Repeat every line of text in the data below word for word, leaving out the pictures.

[Dataset extract]
+ + + + + + +

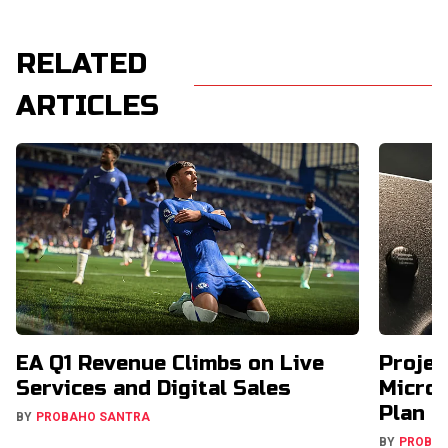
RELATED
ARTICLES
EA Q1 Revenue Climbs on Live
Projec
Services and Digital Sales
Micros
Plan
BY
PROBAHO SANTRA
BY
PROBA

+ + + + + + +

[Answer for this exercise]
RELATED
ARTICLES
EA Q1 Revenue Climbs on Live
Projec
Services and Digital Sales
Micros
Plan
BY
PROBAHO SANTRA
BY
PROBA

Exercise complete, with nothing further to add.